> DATA FOR PROCESSING:
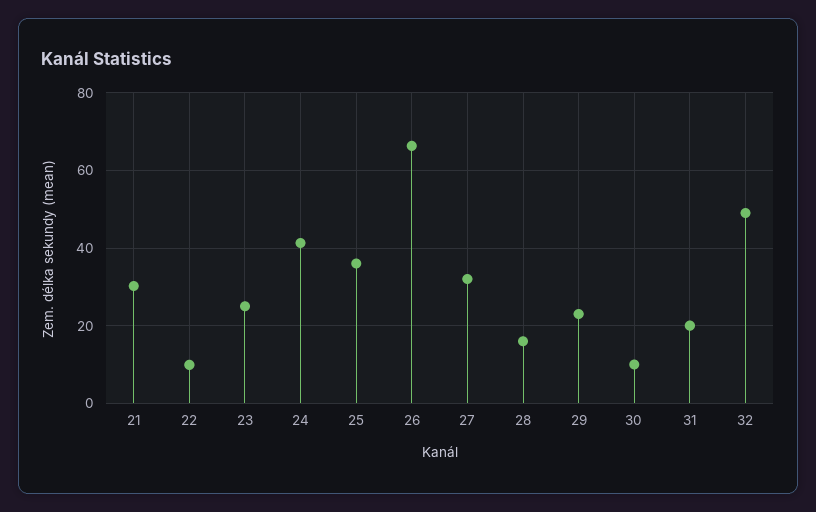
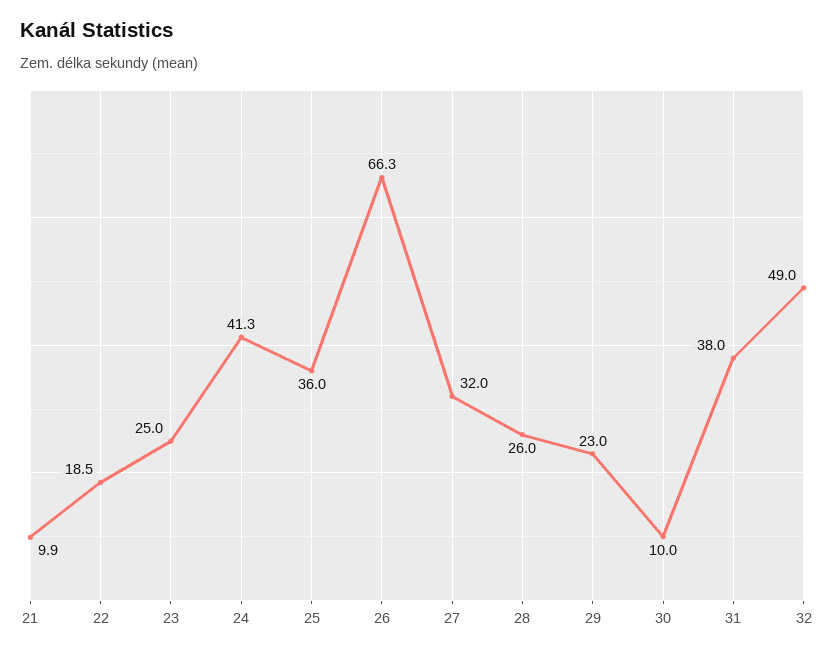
  {
-   "21": 30,
+   "21": 9.9,
-   "22": 10,
+   "22": 18.5,
    "23": 25,
    "24": 41.3,
    "25": 36,
    "26": 66.3,
    "27": 32,
-   "28": 16,
+   "28": 26,
    "29": 23,
    "30": 10,
-   "31": 20,
+   "31": 38,
    "32": 49
  }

> REQUEST:
Except for the pictures, copy every line of the records above exactly.

> SOLUTION FOR THIS TASK:
  {
-   "21": 30,
+   "21": 9.9,
-   "22": 10,
+   "22": 18.5,
    "23": 25,
    "24": 41.3,
    "25": 36,
    "26": 66.3,
    "27": 32,
-   "28": 16,
+   "28": 26,
    "29": 23,
    "30": 10,
-   "31": 20,
+   "31": 38,
    "32": 49
  }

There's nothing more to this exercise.